◆ **Directions**
Give the entries below again exactly. Their pictures are not needed.

*** Opening Task data ***

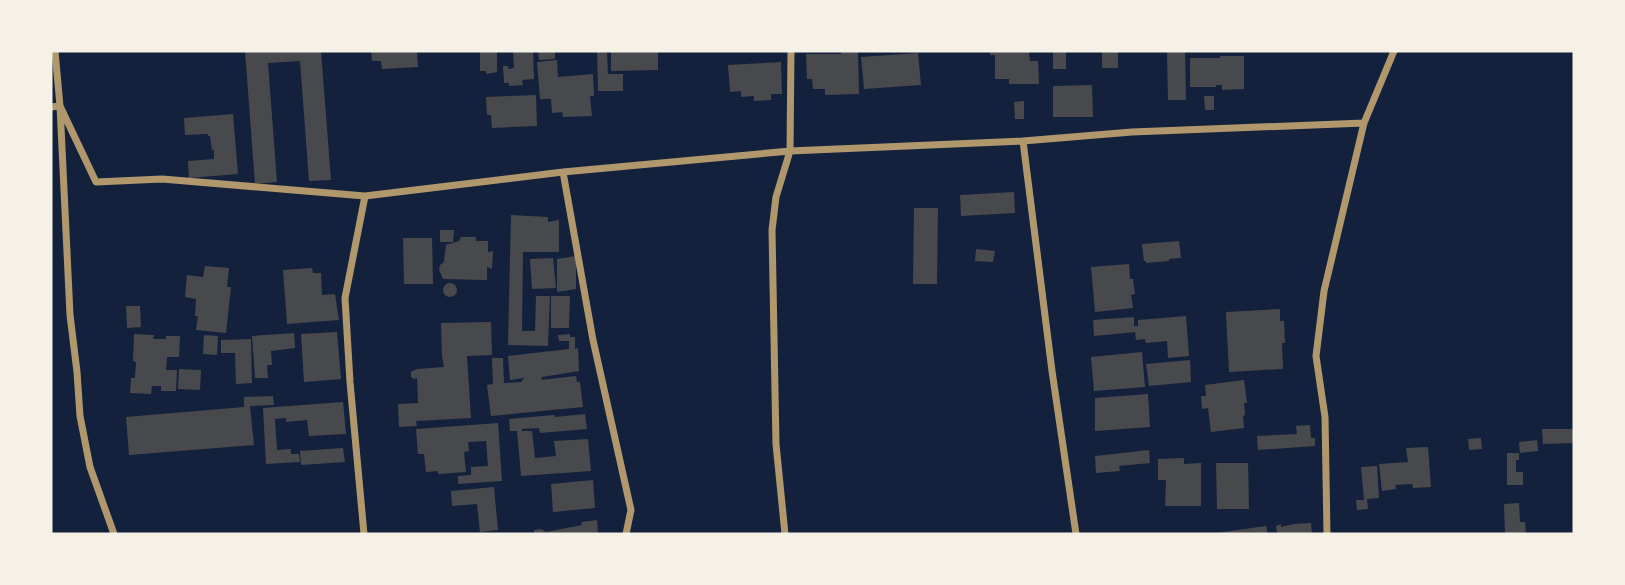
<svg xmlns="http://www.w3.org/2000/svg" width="1625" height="585" font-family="Signika,sans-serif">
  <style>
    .building { fill: #48494c }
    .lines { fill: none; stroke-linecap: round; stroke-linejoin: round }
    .minor { stroke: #b1986c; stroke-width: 7 }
  </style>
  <rect width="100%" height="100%" fill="#14213d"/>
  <path class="building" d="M245,51H321L331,180L309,181L300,61L268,63L277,182L255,184Z
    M371,51H417L418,67L382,69L381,61H372Z
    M480,51H497V72L486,74V71H480Z
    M513,51H533L534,79L522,80L523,85L509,86V83H504L503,66H508V69L514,68Z
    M538,51H555V59L539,60Z
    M597,51H607L608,74H623V91H598Z
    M611,51H658V70L611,71Z
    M841,51H858L859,94L825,95V89H813L812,79H807L806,54H841Z
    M990,51H1029L1030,61H1038L1039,84H1009V79H995V55H990Z
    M1053,51H1066V69H1053Z
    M1102,51H1118V68H1102Z
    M1167,51H1185L1186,100H1168Z
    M918,53L921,85L864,89L861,57Z
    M1220,56H1244V89L1222,90V85H1216V87H1190V58H1220Z
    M557,60L558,77L593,74L594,96H590L592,116L563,117L562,112L552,113L551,99H540L537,62Z
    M781,62L782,94H771V100L754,101V96L741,97V91L730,92L728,65Z
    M1092,85L1093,117H1053V86Z
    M536,95L537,126L492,128L491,115H487L486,97Z
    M1204,96H1214V110H1205Z
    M1024,101V119H1015L1014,102Z
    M233,114L238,174L189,178L188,161L214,159V150H212L210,136H208V134L185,135L184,118Z
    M1014,192L1015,213L961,216L960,195Z
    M914,208H938L937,284H913Z
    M511,215L548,217V222L559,220V252H523L522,331H535L536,296H550L548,346L508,345Z
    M440,230H454L453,242H440Z
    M461,237H476V241H488V252L493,251L492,269L487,267V280L443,279L439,270L440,265L444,262L446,245L459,241Z
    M403,238H432L433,284H404Z
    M1179,241L1181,258L1169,259V261L1146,263V261H1144L1142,244Z
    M976,249L995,251L993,262L975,261Z
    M576,256V289L557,292V259Z
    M553,258L556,288L532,289L530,259Z
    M1129,264L1130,279H1133L1135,294L1131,295L1133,308L1095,312L1091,267Z
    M205,266L229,268L227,287H231L226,333L196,330L198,316H195L196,299L185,297L187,275L203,277Z
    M312,268L313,273H321L322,295L335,294L339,320L287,324L283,270Z
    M443 290a7 7 0 1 1 14 0a7 7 0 1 1-14 0Z
    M551,296H570L569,328H551Z
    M126,306H140L141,327L127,328Z
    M1280,309V321H1284L1285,343H1282L1283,369L1229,372L1226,312Z
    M1186,316L1189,356L1168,358L1167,341L1146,343L1145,339L1136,340L1135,332L1094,336L1093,320L1134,317V326H1138V320Z
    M491,322L492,355L467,356L471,418L416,421L417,426L399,427L398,404L418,403L417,378L414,379L411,377V372L417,369L444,367L442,356L441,323Z
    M337,332L341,379L304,382L301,334Z
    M294,333L295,348L271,351L272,365H267L268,378H255L252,336Z
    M134,334L154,335L153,339H166V336H180L179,357H167L166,370H177L176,391H161V386H152L151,394L130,393L131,378H135L136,362L133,361Z
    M570,334V337H575V349L578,348L579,371L542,377L541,380L576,376L577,382H580L583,407L491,416L487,385L493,384L492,358H503L504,383L521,382L524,378L510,380L508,356L569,349V341H559L558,335Z
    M204,335L218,336L217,355L203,354Z
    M251,339L252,383L236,384L235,353H221V340Z
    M1142,352L1145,387L1094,391L1091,357Z
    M1190,360L1191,382L1149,386L1146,364Z
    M179,369L201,370L200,390L178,389Z
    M1244,380L1247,403H1244L1245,415L1243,416L1244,428L1211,432L1208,408L1202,409L1201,396H1206L1205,385Z
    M1148,394L1150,427L1095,431V398Z
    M273,396L274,405L250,406L254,445L129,455L126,417L244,407V397Z
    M343,402L346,434L309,436L307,420L286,422V418L275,419L277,450L291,449V454H299L300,462L266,464L263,408Z
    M585,414L587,429L540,433L539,428L522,429V431H532L535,458L556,456L554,441L588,439L591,471L521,476L517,431H510L509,419L554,415L555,417Z
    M498,423L502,481L458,484V476L471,475V467L488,466L486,441L468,442L469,451L464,452L466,472L438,474V471L426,472L424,454H418L416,429Z
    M1310,425L1311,438H1315V446L1258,450L1257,436L1297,434L1296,426Z
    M1542,429H1574V443L1543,444Z
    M1481,438L1482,449L1469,450L1468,439Z
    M1537,440L1538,451L1520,453L1519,442Z
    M1428,447L1431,487L1413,488L1412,484L1395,485L1396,489L1382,491L1379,464L1408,462L1406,448Z
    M343,448L345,462L301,465L300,451Z
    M1149,450L1150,463L1119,466L1120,471L1096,473L1095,456Z
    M1507,453H1519V460H1516V472H1523V485H1507Z
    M1184,458V464L1201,463V506H1165L1166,480H1158V459Z
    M1216,463H1248L1249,509H1217Z
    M1377,466L1379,498L1367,499L1368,509L1357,510L1356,500H1364L1361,467Z
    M593,480L595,508L553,512L551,484Z
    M494,487L498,530L480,532L477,504L452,506L451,491Z
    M1519,503L1520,522H1525L1526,534H1505L1504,504Z
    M597,520L598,534H534V530L541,529L546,532L582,525L581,522Z
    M1311,523L1312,534H1277L1276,526L1281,524V527L1294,524Z
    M1266,526L1268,534H1216V533Z"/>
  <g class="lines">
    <path class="minor" d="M55,51L60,106L70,315L77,372L80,416L90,467L114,534
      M51,107L60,106L96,182L162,179L365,196L563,172L790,151L1023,141L1132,132L1364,123
      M1023,141L1052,371L1076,534
      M563,172L593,340L631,510L626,534
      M364,534L350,382L345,298L365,196
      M785,534L776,444L772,230L776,197L790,151L791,51
      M1327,534L1325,417L1316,356L1324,291L1364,123L1394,51"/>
  </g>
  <rect width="1625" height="585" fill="none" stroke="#f6f1e7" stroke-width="105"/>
</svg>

*** Closing Task data ***

◆ **Task result**
<svg xmlns="http://www.w3.org/2000/svg" width="1625" height="585" font-family="Signika,sans-serif">
  <style>
    .building { fill: #48494c }
    .lines { fill: none; stroke-linecap: round; stroke-linejoin: round }
    .minor { stroke: #b1986c; stroke-width: 7 }
  </style>
  <rect width="100%" height="100%" fill="#14213d"/>
  <path class="building" d="M245,51H321L331,180L309,181L300,61L268,63L277,182L255,184Z
    M371,51H417L418,67L382,69L381,61H372Z
    M480,51H497V72L486,74V71H480Z
    M513,51H533L534,79L522,80L523,85L509,86V83H504L503,66H508V69L514,68Z
    M538,51H555V59L539,60Z
    M597,51H607L608,74H623V91H598Z
    M611,51H658V70L611,71Z
    M841,51H858L859,94L825,95V89H813L812,79H807L806,54H841Z
    M990,51H1029L1030,61H1038L1039,84H1009V79H995V55H990Z
    M1053,51H1066V69H1053Z
    M1102,51H1118V68H1102Z
    M1167,51H1185L1186,100H1168Z
    M918,53L921,85L864,89L861,57Z
    M1220,56H1244V89L1222,90V85H1216V87H1190V58H1220Z
    M557,60L558,77L593,74L594,96H590L592,116L563,117L562,112L552,113L551,99H540L537,62Z
    M781,62L782,94H771V100L754,101V96L741,97V91L730,92L728,65Z
    M1092,85L1093,117H1053V86Z
    M536,95L537,126L492,128L491,115H487L486,97Z
    M1204,96H1214V110H1205Z
    M1024,101V119H1015L1014,102Z
    M233,114L238,174L189,178L188,161L214,159V150H212L210,136H208V134L185,135L184,118Z
    M1014,192L1015,213L961,216L960,195Z
    M914,208H938L937,284H913Z
    M511,215L548,217V222L559,220V252H523L522,331H535L536,296H550L548,346L508,345Z
    M440,230H454L453,242H440Z
    M461,237H476V241H488V252L493,251L492,269L487,267V280L443,279L439,270L440,265L444,262L446,245L459,241Z
    M403,238H432L433,284H404Z
    M1179,241L1181,258L1169,259V261L1146,263V261H1144L1142,244Z
    M976,249L995,251L993,262L975,261Z
    M576,256V289L557,292V259Z
    M553,258L556,288L532,289L530,259Z
    M1129,264L1130,279H1133L1135,294L1131,295L1133,308L1095,312L1091,267Z
    M205,266L229,268L227,287H231L226,333L196,330L198,316H195L196,299L185,297L187,275L203,277Z
    M312,268L313,273H321L322,295L335,294L339,320L287,324L283,270Z
    M443 290a7 7 0 1 1 14 0a7 7 0 1 1-14 0Z
    M551,296H570L569,328H551Z
    M126,306H140L141,327L127,328Z
    M1280,309V321H1284L1285,343H1282L1283,369L1229,372L1226,312Z
    M1186,316L1189,356L1168,358L1167,341L1146,343L1145,339L1136,340L1135,332L1094,336L1093,320L1134,317V326H1138V320Z
    M491,322L492,355L467,356L471,418L416,421L417,426L399,427L398,404L418,403L417,378L414,379L411,377V372L417,369L444,367L442,356L441,323Z
    M337,332L341,379L304,382L301,334Z
    M294,333L295,348L271,351L272,365H267L268,378H255L252,336Z
    M134,334L154,335L153,339H166V336H180L179,357H167L166,370H177L176,391H161V386H152L151,394L130,393L131,378H135L136,362L133,361Z
    M570,334V337H575V349L578,348L579,371L542,377L541,380L576,376L577,382H580L583,407L491,416L487,385L493,384L492,358H503L504,383L521,382L524,378L510,380L508,356L569,349V341H559L558,335Z
    M204,335L218,336L217,355L203,354Z
    M251,339L252,383L236,384L235,353H221V340Z
    M1142,352L1145,387L1094,391L1091,357Z
    M1190,360L1191,382L1149,386L1146,364Z
    M179,369L201,370L200,390L178,389Z
    M1244,380L1247,403H1244L1245,415L1243,416L1244,428L1211,432L1208,408L1202,409L1201,396H1206L1205,385Z
    M1148,394L1150,427L1095,431V398Z
    M273,396L274,405L250,406L254,445L129,455L126,417L244,407V397Z
    M343,402L346,434L309,436L307,420L286,422V418L275,419L277,450L291,449V454H299L300,462L266,464L263,408Z
    M585,414L587,429L540,433L539,428L522,429V431H532L535,458L556,456L554,441L588,439L591,471L521,476L517,431H510L509,419L554,415L555,417Z
    M498,423L502,481L458,484V476L471,475V467L488,466L486,441L468,442L469,451L464,452L466,472L438,474V471L426,472L424,454H418L416,429Z
    M1310,425L1311,438H1315V446L1258,450L1257,436L1297,434L1296,426Z
    M1542,429H1574V443L1543,444Z
    M1481,438L1482,449L1469,450L1468,439Z
    M1537,440L1538,451L1520,453L1519,442Z
    M1428,447L1431,487L1413,488L1412,484L1395,485L1396,489L1382,491L1379,464L1408,462L1406,448Z
    M343,448L345,462L301,465L300,451Z
    M1149,450L1150,463L1119,466L1120,471L1096,473L1095,456Z
    M1507,453H1519V460H1516V472H1523V485H1507Z
    M1184,458V464L1201,463V506H1165L1166,480H1158V459Z
    M1216,463H1248L1249,509H1217Z
    M1377,466L1379,498L1367,499L1368,509L1357,510L1356,500H1364L1361,467Z
    M593,480L595,508L553,512L551,484Z
    M494,487L498,530L480,532L477,504L452,506L451,491Z
    M1519,503L1520,522H1525L1526,534H1505L1504,504Z
    M597,520L598,534H534V530L541,529L546,532L582,525L581,522Z
    M1311,523L1312,534H1277L1276,526L1281,524V527L1294,524Z
    M1266,526L1268,534H1216V533Z"/>
  <g class="lines">
    <path class="minor" d="M55,51L60,106L70,315L77,372L80,416L90,467L114,534
      M51,107L60,106L96,182L162,179L365,196L563,172L790,151L1023,141L1132,132L1364,123
      M1023,141L1052,371L1076,534
      M563,172L593,340L631,510L626,534
      M364,534L350,382L345,298L365,196
      M785,534L776,444L772,230L776,197L790,151L791,51
      M1327,534L1325,417L1316,356L1324,291L1364,123L1394,51"/>
  </g>
  <rect width="1625" height="585" fill="none" stroke="#f6f1e7" stroke-width="105"/>
</svg>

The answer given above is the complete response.